Spoiler alert: the executive compensation system in America is broken. While this has been common knowledge for years, nobody has fixed it and peer pressure and public shame alone will not remedy it. Public shareholders should have the same type of rights as the IRS when it comes to “looking back” and adjusting tax payments to account for over(or under-) payments made in years past. Executives should be exposed to claw backs if they are paid glorious sums of money on current year profits that are later proven to be illusionary due to questionable (even if nominally legal) accounting gimmicks or even simply due to windfall bubble market economics. If executives know that shareholders have greater legal rights, they will structure more meaningful long-term incentive plans to bring compensation into proportion with longer-term performance.

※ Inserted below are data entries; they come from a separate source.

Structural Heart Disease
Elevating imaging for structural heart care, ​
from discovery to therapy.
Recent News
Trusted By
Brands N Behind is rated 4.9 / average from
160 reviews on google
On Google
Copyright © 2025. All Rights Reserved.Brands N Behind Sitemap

3. Fix the Regulators’ Internal Ethics Culture.
Government agencies can learn from leading private corporations in terms of building a culture of greater internal transparency and ethics. Insiders tell Ethisphere that, in some of these organizations, state or federal, there are few channels for employees to raise concerns short of becoming a whistle-blower, at which point the raised issue becomes a point of contention and the opportunity to improve procedures internally has been lost forever. This is a fixable issue, but needs firm commitment from leadership in major federal agencies.

Conclusion
In February 2006, a Wall Street Journal editorial concluded, “Since 2002 [when SOX first appeared], there have been more than 700 federal corporate fraud convictions, and some $266 million in restitution, fines and forfeitures. The mad rush to pass Sarbox in 2002 was less about keeping business honest than it was about keeping Congressmen in office.”

Perhaps The Wall Street Journal is onto something. And a new rash of regulations and legislation will inevitably come out of the current financial crisis, with much of it likely being wrong-headed.

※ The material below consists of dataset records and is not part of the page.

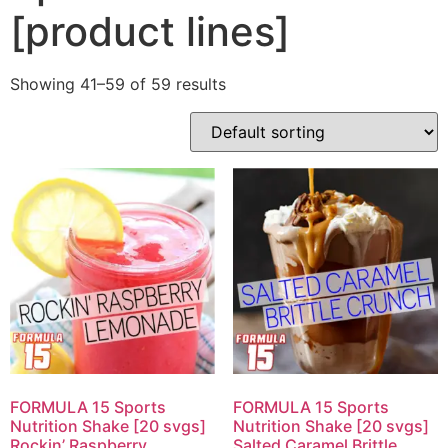
[product lines]
Showing 41–59 of 59 results
FORMULA 15 Sports
FORMULA 15 Sports
Nutrition Shake [20 svgs]
Nutrition Shake [20 svgs]
Rockin’ Raspberry
Salted Caramel Brittle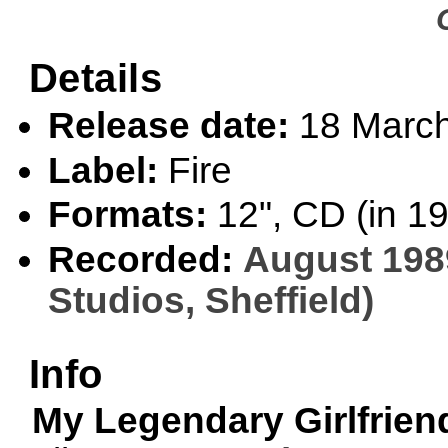
Details
Release date:
18 Marc
Label:
Fire
Formats:
12", CD (in 1
Recorded:
August 198
Studios, Sheffield)
Info
My Legendary Girlfrien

Why? Because it is virtually impossible to legislate that companies must conduct their own “sniff tests” on their businesses to ensure that they are indeed following both the letter and the spirit of the law.

“Unfortunately, in this time of economic crisis, we see signs of companies cutting back on their compliance and ethics efforts. Chief ethics officers are being terminated and complinace programs scaled back due to budgetary concerns. That is entirely the wrong approach.”

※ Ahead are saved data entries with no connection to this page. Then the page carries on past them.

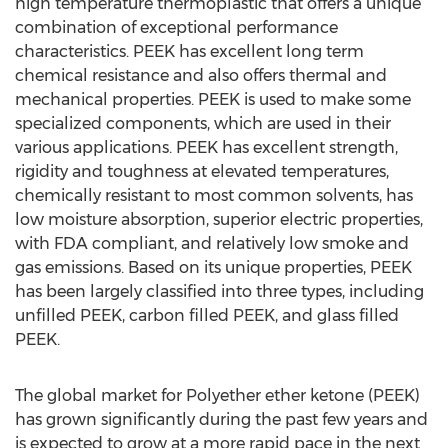
high temperature thermoplastic that offers a unique
combination of exceptional performance
characteristics. PEEK has excellent long term
chemical resistance and also offers thermal and
mechanical properties. PEEK is used to make some
specialized components, which are used in their
various applications. PEEK has excellent strength,
rigidity and toughness at elevated temperatures,
chemically resistant to most common solvents, has
low moisture absorption, superior electric properties,
with FDA compliant, and relatively low smoke and
gas emissions. Based on its unique properties, PEEK
has been largely classified into three types, including
unfilled PEEK, carbon filled PEEK, and glass filled
PEEK.
The global market for Polyether ether ketone (PEEK)
has grown significantly during the past few years and
is expected to grow at a more rapid pace in the next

Unfortunately, in this time of economic crisis, we see signs of companies cutting back on their compliance and ethics efforts. Chief ethics officers are being terminated and compliance programs scaled back due to budgetary concerns. That is entirely the wrong approach.

Fortunately, other companies are taking the exact opposite path and placing an increased emphasis on ethics and compliance during the market downturn. Smart companies know that the temptation and pressure to violate the law in order to achieve a financial goal (or, on a personal level, out of fear of losing one’s job) is far greater during economic crisis than in boom times.

One example comes from the companies that joined together in November 2008 to form the Business Ethics Leadership Alliance (BELA). These companies represent nearly $1 trillion in global commerce and recognize that standing up and being counted for acting ethically is more important than ever.

As SEC Director Lori Richards implores, “Now more than ever, companies need to take a long-term view on compliance and realize that their fiduciary responsibility requires a constant commitment to investors. This means sustaining their support for compliance during this market turmoil and beyond it.”

Companies that take ethics seriously in this downturn will likely survive, and perhaps even thrive. Companies that don’t will be the poster children for the next generation of scandals.

Which sort of company do you work for? You might be able to tell simply by looking in the mirror.